Lin-Manuel Miranda and Jimmy Fallon revive Hamilton with classroom instruments, as filmed production heads back to cinemas
Lin-Manuel Miranda marked Hamilton’s tenth Broadway anniversary with a return to The Tonight Show, where he, host Jimmy Fallon and house band The Roots performed a jaunty classroom instruments medley. The segment folded “Alexander Hamilton” and “My Shot” into a compact blast of kazoos, triangles and toy keyboards, delivered in period costume for good measure.
During his chat with Fallon, Miranda reflected on the show’s decade on Broadway and shared a crowd-pleasing bit of trivia. He recalled the night Prince attended Hamilton, only for Miranda to be absent because he was deejaying a friend’s wedding, a scheduling clash he now calls the “FOMO of my life”.
Miranda also confirmed that the filmed version of Hamilton will return to movie theaters this year. The live capture, shot at the Richard Rodgers Theatre in 2016 with most of the original Broadway cast, will screen in the United States, Canada and Puerto Rico from 5 September, in the United Kingdom and Ireland from 26 September, and in Australia and New Zealand from 13 November. The theatrical presentation adds “Reuniting the Revolution”, a new prologue featuring fresh interviews with the original company. Tickets are on sale now.

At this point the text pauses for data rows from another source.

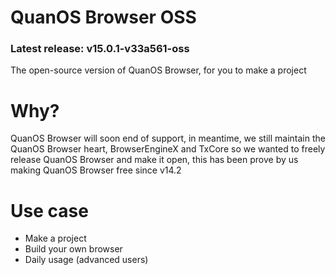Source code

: # QuanOS Browser OSS
### Latest release: v15.0.1-v33a561-oss
The open-source version of QuanOS Browser, for you to make a project

# Why?
QuanOS Browser will soon end of support, in meantime, we still maintain the QuanOS Browser heart, BrowserEngineX and TxCore so we wanted to freely release QuanOS Browser and make it open, this has been prove by us making QuanOS Browser free since v14.2

# Use case
- Make a project
- Build your own browser
- Daily usage (advanced users)
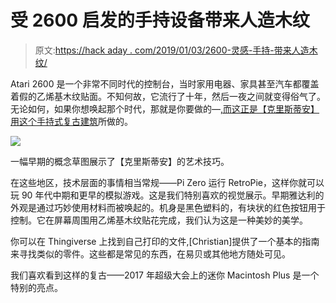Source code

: # 受 2600 启发的手持设备带来人造木纹

> 原文:[https://hack aday . com/2019/01/03/2600-灵感-手持-带来人造木纹/](https://hackaday.com/2019/01/03/2600-inspired-handheld-brings-the-faux-woodgrain/)

Atari 2600 是一个非常不同时代的控制台，当时家用电器、家具甚至汽车都覆盖着假的乙烯基木纹贴面。不知何故，它流行了十年，然后一夜之间就变得俗气了。无论如何，如果你想唤起那个时代，那就是你要做的—[,而这正是【克里斯蒂安】用这个手持式复古建筑](https://www.thingiverse.com/thing:3317549)所做的。

![](../Images/d874f8987587028508b158253317bb7e.png)

一幅早期的概念草图展示了【克里斯蒂安】的艺术技巧。

在这些地区，技术层面的事情相当常规——Pi Zero 运行 RetroPie，这样你就可以玩 90 年代中期和更早的模拟游戏。这是我们特别喜欢的视觉展示。早期雅达利的外观是通过巧妙使用材料而被唤起的。机身是黑色塑料的，有块状的红色按钮用于控制。它在屏幕周围用乙烯基木纹贴花完成，我们认为这是一种美妙的美学。

你可以在 Thingiverse 上找到自己打印的文件,[Christian]提供了一个基本的指南来寻找类似的零件。这些都是常见的东西，在易贝或其他地方随处可见。

我们喜欢看到这样的复古——2017 年超级大会上的迷你 Macintosh Plus 是一个特别的亮点。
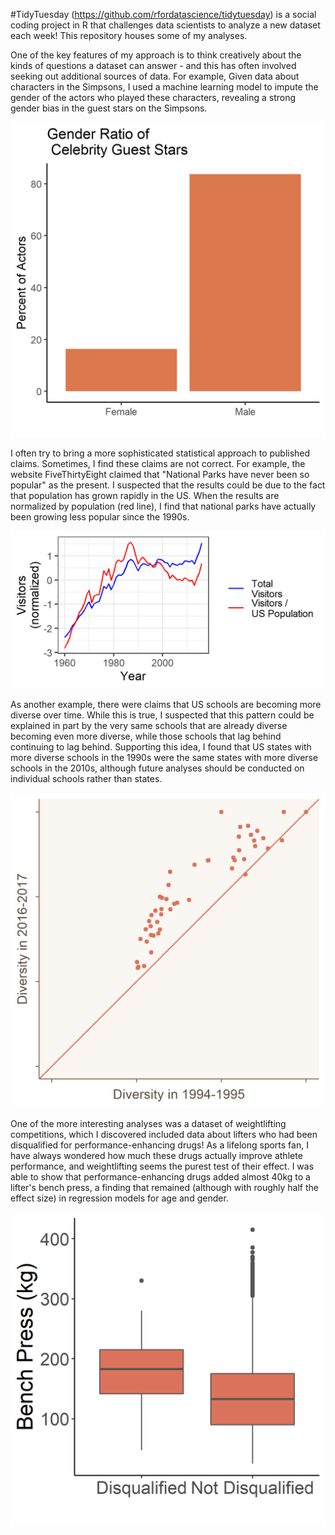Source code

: #TidyTuesday (https://github.com/rfordatascience/tidytuesday) is a social coding project in R that challenges data scientists to analyze a new dataset each week! This repository houses some of my analyses.

One of the key features of my approach is to think creatively about the kinds of questions a dataset can answer - and this has often involved seeking out additional sources of data. For example, Given data about characters in the Simpsons, I used a machine learning model to impute the gender of the actors who played these characters, revealing a strong gender bias in the guest stars on the Simpsons. 

![alt_text](https://github.com/rthorst/TidyTuesday/blob/master/simpsons/celeb_means.png)

I often try to bring a more sophisticated statistical approach to published claims. Sometimes, I find these claims are not correct. For example, the website FiveThirtyEight claimed that "National Parks have never been so popular" as the present. I suspected that the results could be due to the fact that population has grown rapidly in the US. When the results are normalized by population (red line), I find that national parks have actually been growing less popular since the 1990s. 

![alt_text](https://raw.githubusercontent.com/rthorst/TidyTuesday/master/national_parks/fig.png)

As another example, there were claims that US schools are becoming more diverse over time. While this is true, I suspected that this pattern could be explained in part by the very same schools that are already diverse becoming even more diverse, while those schools that lag behind continuing to lag behind. Supporting this idea, I found that US states with more diverse schools in the 1990s were the same states with more diverse schools in the 2010s, although future analyses should be conducted on individual schools rather than states. 

![alt_text](https://raw.githubusercontent.com/rthorst/TidyTuesday/master/school_diversity/fig.png)

One of the more interesting analyses was a dataset of weightlifting competitions, which I discovered included data about lifters who had been disqualified for performance-enhancing drugs! As a lifelong sports fan, I have always wondered how much these drugs actually improve athlete performance, and weightlifting seems the purest test of their effect. I was able to show that performance-enhancing drugs added almost 40kg to a lifter's bench press, a finding that remained (although with roughly half the effect size) in regression models for age and gender. 

![alt_text](https://raw.githubusercontent.com/rthorst/TidyTuesday/master/powerlifting/fig.png)
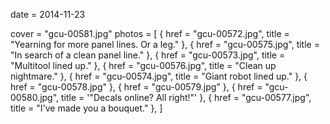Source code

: 
date = 2014-11-23


cover = "gcu-00581.jpg"
photos = [
{ href = "gcu-00572.jpg", title = "Yearning for more panel lines. Or a leg." },
{ href = "gcu-00575.jpg", title = "In search of a clean panel line." },
{ href = "gcu-00573.jpg", title = "Multitool lined up." },
{ href = "gcu-00576.jpg", title = "Clean up nightmare." },
{ href = "gcu-00574.jpg", title = "Giant robot lined up." },
{ href = "gcu-00578.jpg" },
{ href = "gcu-00579.jpg" },
{ href = "gcu-00580.jpg", title = '"Decals online? All right!"' },
{ href = "gcu-00577.jpg", title = "I've made you a bouquet." },
]
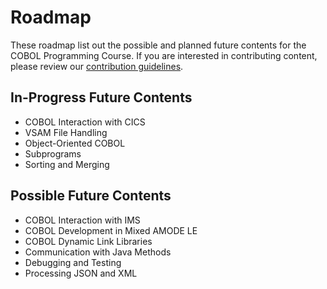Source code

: # Roadmap

These roadmap list out the possible and planned future contents for the COBOL Programming Course. If you are interested in contributing content, please review our [contribution guidelines](https://github.com/openmainframeproject/cobol-programming-course/blob/master/CONTRIBUTING.md).

## In-Progress Future Contents

- COBOL Interaction with CICS
- VSAM File Handling
- Object-Oriented COBOL
- Subprograms
- Sorting and Merging

## Possible Future Contents

- COBOL Interaction with IMS
- COBOL Development in Mixed AMODE LE
- COBOL Dynamic Link Libraries
- Communication with Java Methods
- Debugging and Testing
- Processing JSON and XML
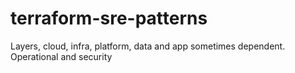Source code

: # terraform-sre-patterns



Layers, cloud, infra, platform, data and app sometimes dependent.  Operational and security 
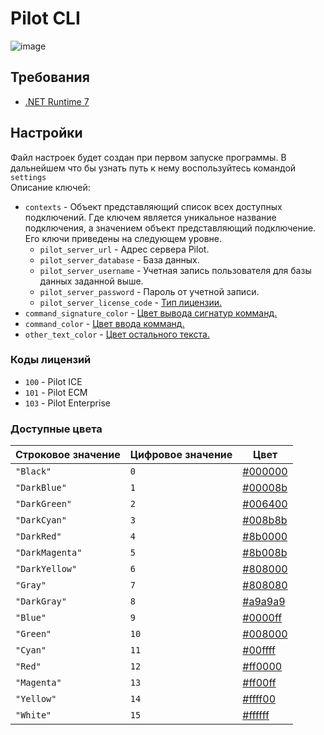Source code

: ﻿# Pilot CLI

![image](https://github.com/Hlebushek2020/Pilot_CLI/assets/63193749/0e35a8d3-2181-45da-9d0f-616fec5e5903)

## Требования
- [.NET Runtime 7](https://dotnet.microsoft.com/en-us/download/dotnet/7.0)

## Настройки
Файл настроек будет создан при первом запуске программы. В дальнейшем что бы узнать путь к нему воспользуйтесь командой `settings`\
Описание ключей:
- `contexts` - Объект представляющий список всех доступных подключений. Где ключем является уникальное название подключения, а значением объект представляющий подключение. Его ключи приведены на следующем уровне. 
  - `pilot_server_url` - Адрес сервера Pilot.
  - `pilot_server_database` - База данных.
  - `pilot_server_username` - Учетная запись пользователя для базы данных заданной выше.
  - `pilot_server_password` - Пароль от учетной записи.
  - `pilot_server_license_code` - [Тип лицензии.](#коды-лицензий)
- `command_signature_color` - [Цвет вывода сигнатур комманд.](#доступные-цвета)
- `command_color` - [Цвет ввода комманд.](#доступные-цвета)
- `other_text_color` - [Цвет остального текста.](#доступные-цвета)

### Коды лицензий
- `100` - Pilot ICE
- `101` - Pilot ECM
- `103` - Pilot Enterprise

### Доступные цвета
Строковое значение|Цифровое значение|Цвет
-|-|-
`"Black"`|`0`|[#000000](https://color2.ru/000000)
`"DarkBlue"`|`1`|[#00008b](https://color2.ru/00008b)
`"DarkGreen"`|`2`|[#006400](https://color2.ru/006400)
`"DarkCyan"`|`3`|[#008b8b](https://color2.ru/008b8b)
`"DarkRed"`|`4`|[#8b0000](https://color2.ru/8b0000)
`"DarkMagenta"`|`5`|[#8b008b](https://color2.ru/8b008b)
`"DarkYellow"`|`6`|[#808000](https://color2.ru/808000)
`"Gray"`|`7`|[#808080](https://color2.ru/808080)
`"DarkGray"`|`8`|[#a9a9a9](https://color2.ru/a9a9a9)
`"Blue"`|`9`|[#0000ff](https://color2.ru/0000ff)
`"Green"`|`10`|[#008000](https://color2.ru/008000)
`"Cyan"`|`11`|[#00ffff](https://color2.ru/00ffff)
`"Red"`|`12`|[#ff0000](https://color2.ru/ff0000)
`"Magenta"`|`13`|[#ff00ff](https://color2.ru/ff00ff)
`"Yellow"`|`14`|[#ffff00](https://color2.ru/ffff00)
`"White"`|`15`|[#ffffff](https://color2.ru/ffffff)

The medley follows a wave of anniversary moments for the juggernaut musical. In June, original cast members reunited at the Tony Awards for a multiple song performance that traced the show’s greatest hits and underlined its staying power.
Hamilton opened on Broadway on 6 August 2015 and has since won 11 Tony Awards alongside the Pulitzer Prize for Drama, a Grammy Award and an Olivier Award. A filmed version first debuted on Disney Plus in July 2020, after plans for an earlier theatrical rollout were disrupted, and it has remained a gateway for new audiences discovering the production at home. The return to cinemas gives fans a chance to experience the stage capture on the big screen, with added context from the new prologue.
For those who missed the Tonight Show appearance, NBC has posted the classroom instruments clip and the full interview online. Both segments double as a teaser for the cinematic return, and as a brisk reminder of why Hamiltonbecame a cultural landmark in the first place.